## Data block
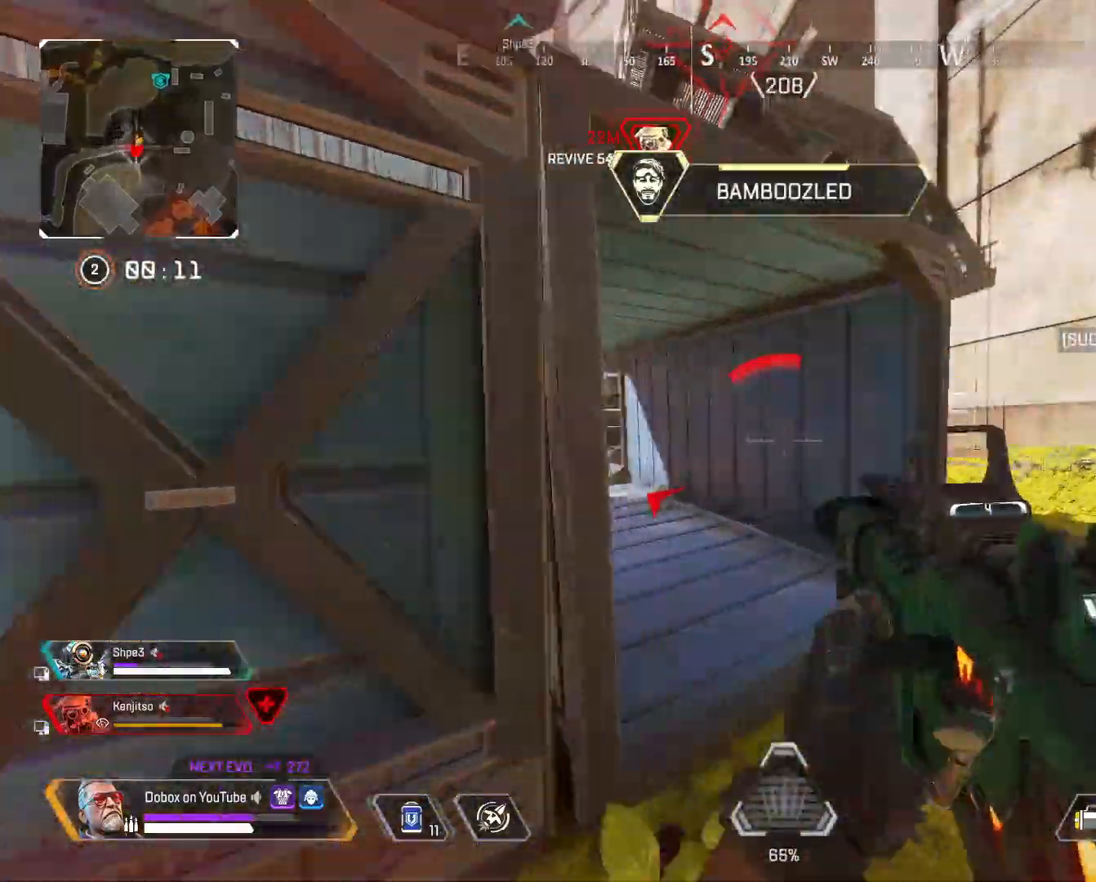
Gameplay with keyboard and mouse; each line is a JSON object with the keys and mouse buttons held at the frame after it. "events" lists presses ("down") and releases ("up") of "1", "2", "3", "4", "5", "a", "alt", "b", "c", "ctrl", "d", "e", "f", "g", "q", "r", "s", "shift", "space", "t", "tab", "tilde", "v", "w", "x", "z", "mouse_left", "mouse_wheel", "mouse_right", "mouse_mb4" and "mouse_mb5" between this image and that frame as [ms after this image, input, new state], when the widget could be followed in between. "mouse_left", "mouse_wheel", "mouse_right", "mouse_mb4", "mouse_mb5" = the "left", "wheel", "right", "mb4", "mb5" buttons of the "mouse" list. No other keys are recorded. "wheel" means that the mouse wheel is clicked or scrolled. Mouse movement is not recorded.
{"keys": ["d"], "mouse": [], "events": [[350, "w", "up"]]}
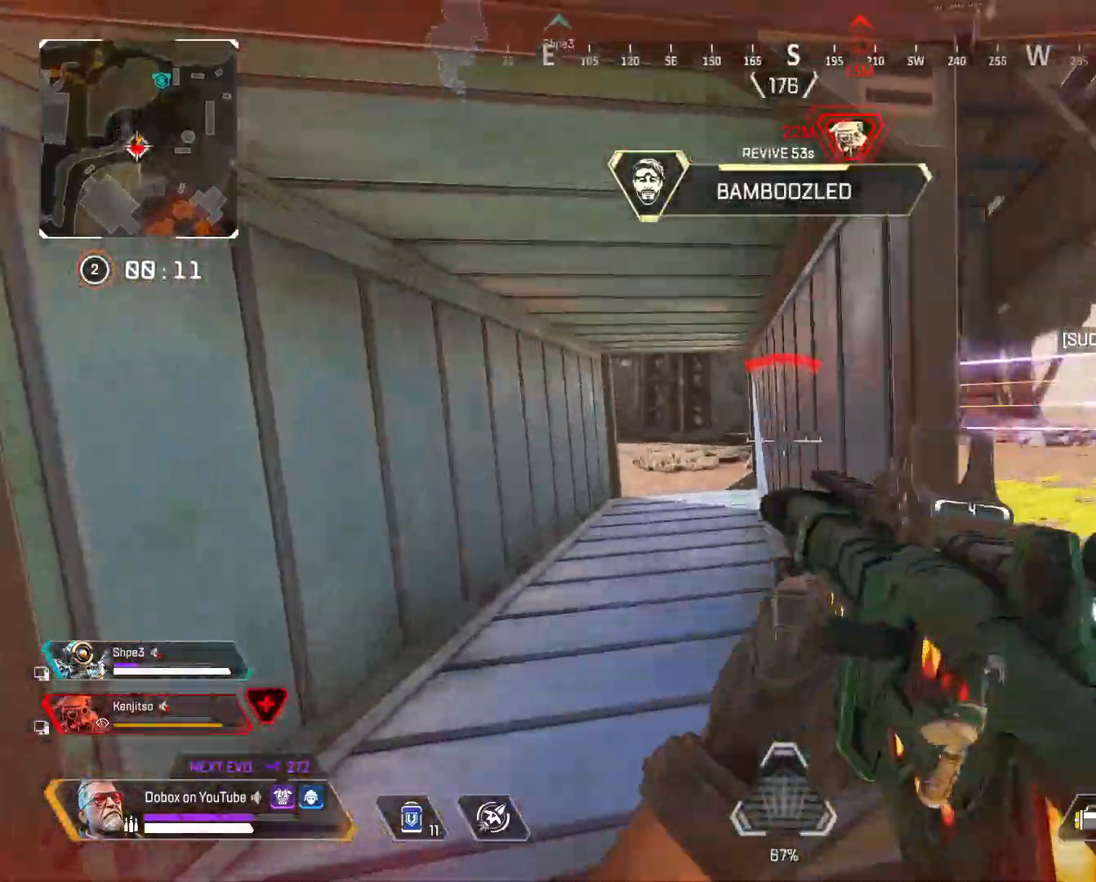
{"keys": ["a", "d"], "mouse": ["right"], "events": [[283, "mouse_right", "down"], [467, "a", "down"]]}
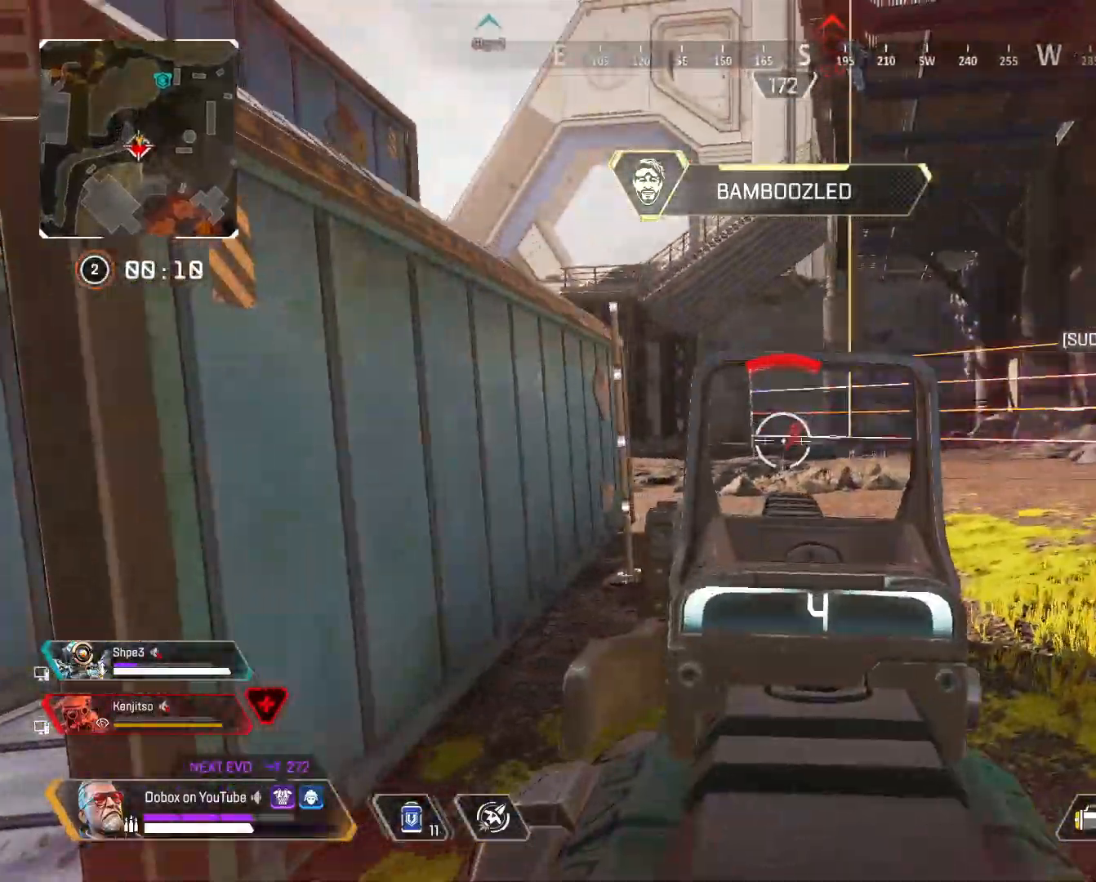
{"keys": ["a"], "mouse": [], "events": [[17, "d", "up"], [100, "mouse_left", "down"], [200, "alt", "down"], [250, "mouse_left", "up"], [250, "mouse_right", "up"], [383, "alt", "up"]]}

## What to produce
Print out all the material above exactly as it appears, omitting the images.

## Response area
Gameplay with keyboard and mouse; each line is a JSON object with the keys and mouse buttons held at the frame after it. "events" lists presses ("down") and releases ("up") of "1", "2", "3", "4", "5", "a", "alt", "b", "c", "ctrl", "d", "e", "f", "g", "q", "r", "s", "shift", "space", "t", "tab", "tilde", "v", "w", "x", "z", "mouse_left", "mouse_wheel", "mouse_right", "mouse_mb4" and "mouse_mb5" between this image and that frame as [ms after this image, input, new state], when the widget could be followed in between. "mouse_left", "mouse_wheel", "mouse_right", "mouse_mb4", "mouse_mb5" = the "left", "wheel", "right", "mb4", "mb5" buttons of the "mouse" list. No other keys are recorded. "wheel" means that the mouse wheel is clicked or scrolled. Mouse movement is not recorded.
{"keys": ["d"], "mouse": [], "events": [[350, "w", "up"]]}
{"keys": ["a", "d"], "mouse": ["right"], "events": [[283, "mouse_right", "down"], [467, "a", "down"]]}
{"keys": ["a"], "mouse": [], "events": [[17, "d", "up"], [100, "mouse_left", "down"], [200, "alt", "down"], [250, "mouse_left", "up"], [250, "mouse_right", "up"], [383, "alt", "up"]]}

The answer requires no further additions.